Data in this exercise:
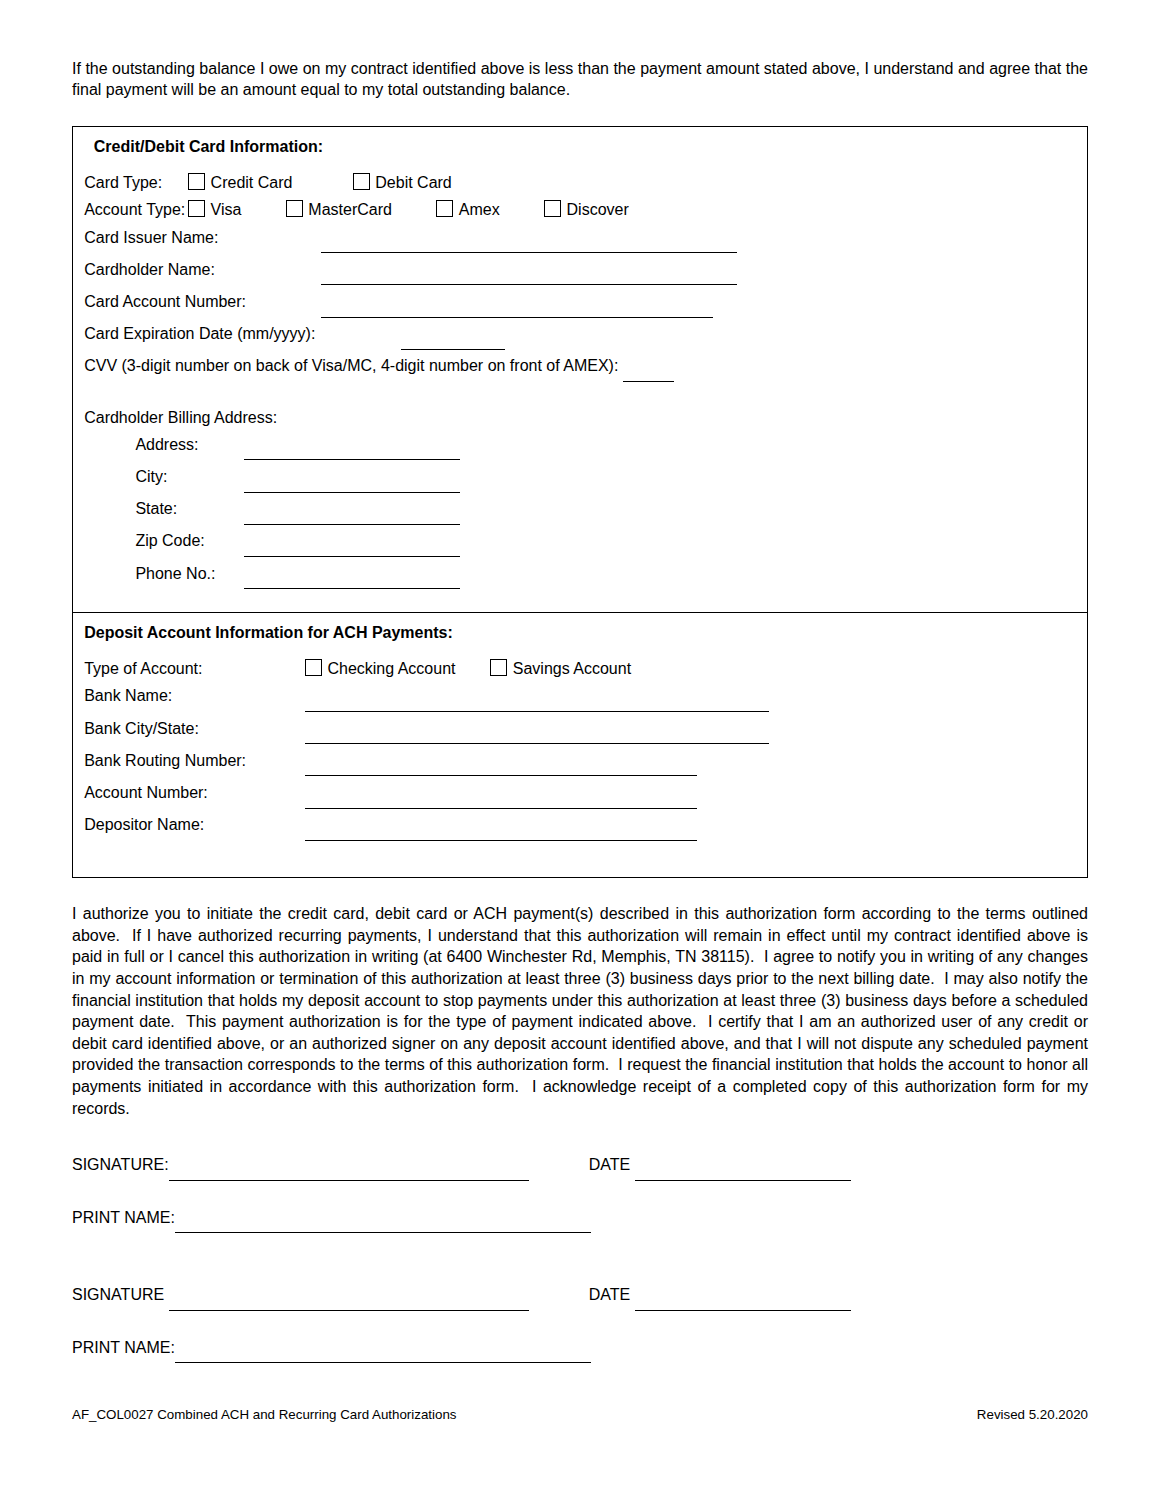If the outstanding balance I owe on my contract identified above is less than the payment amount stated above, I understand and agree that the final payment will be an amount equal to my total outstanding balance.
| Credit/Debit Card Information: Card Type: Credit Card Debit Card Account Type: Visa MasterCard Amex Discover Card Issuer Name: Cardholder Name: Card Account Number: Card Expiration Date (mm/yyyy): CVV (3-digit number on back of Visa/MC, 4-digit number on front of AMEX): Cardholder Billing Address: Address: City: State: Zip Code: Phone No.: |
| Deposit Account Information for ACH Payments : Type of Account: Checking Account Savings Account Bank Name: Bank City/State: Bank Routing Number: Account Number: Depositor Name: |
I authorize you to initiate the credit card, debit card or ACH payment(s) described in this authorization form according to the terms outlined above. If I have authorized recurring payments, I understand that this authorization will remain in effect until my contract identified above is paid in full or I cancel this authorization in writing (at 6400 Winchester Rd, Memphis, TN 38115). I agree to notify you in writing of any changes in my account information or termination of this authorization at least three (3) business days prior to the next billing date. I may also notify the financial institution that holds my deposit account to stop payments under this authorization at least three (3) business days before a scheduled payment date. This payment authorization is for the type of payment indicated above. I certify that I am an authorized user of any credit or debit card identified above, or an authorized signer on any deposit account identified above, and that I will not dispute any scheduled payment provided the transaction corresponds to the terms of this authorization form. I request the financial institution that holds the account to honor all payments initiated in accordance with this authorization form. I acknowledge receipt of a completed copy of this authorization form for my records.
SIGNATURE: DATE
PRINT NAME:
SIGNATURE DATE
PRINT NAME:
AF_COL0027 Combined ACH and Recurring Card Authorizations Revised 5.20.2020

About this exercise:
Except for the pictures, copy every line of the records above exactly.

Worked solution:
If the outstanding balance I owe on my contract identified above is less than the payment amount stated above, I understand and agree that the final payment will be an amount equal to my total outstanding balance.
| Credit/Debit Card Information: Card Type: Credit Card Debit Card Account Type: Visa MasterCard Amex Discover Card Issuer Name: Cardholder Name: Card Account Number: Card Expiration Date (mm/yyyy): CVV (3-digit number on back of Visa/MC, 4-digit number on front of AMEX): Cardholder Billing Address: Address: City: State: Zip Code: Phone No.: |
| Deposit Account Information for ACH Payments : Type of Account: Checking Account Savings Account Bank Name: Bank City/State: Bank Routing Number: Account Number: Depositor Name: |
I authorize you to initiate the credit card, debit card or ACH payment(s) described in this authorization form according to the terms outlined above. If I have authorized recurring payments, I understand that this authorization will remain in effect until my contract identified above is paid in full or I cancel this authorization in writing (at 6400 Winchester Rd, Memphis, TN 38115). I agree to notify you in writing of any changes in my account information or termination of this authorization at least three (3) business days prior to the next billing date. I may also notify the financial institution that holds my deposit account to stop payments under this authorization at least three (3) business days before a scheduled payment date. This payment authorization is for the type of payment indicated above. I certify that I am an authorized user of any credit or debit card identified above, or an authorized signer on any deposit account identified above, and that I will not dispute any scheduled payment provided the transaction corresponds to the terms of this authorization form. I request the financial institution that holds the account to honor all payments initiated in accordance with this authorization form. I acknowledge receipt of a completed copy of this authorization form for my records.
SIGNATURE: DATE
PRINT NAME:
SIGNATURE DATE
PRINT NAME:
AF_COL0027 Combined ACH and Recurring Card Authorizations Revised 5.20.2020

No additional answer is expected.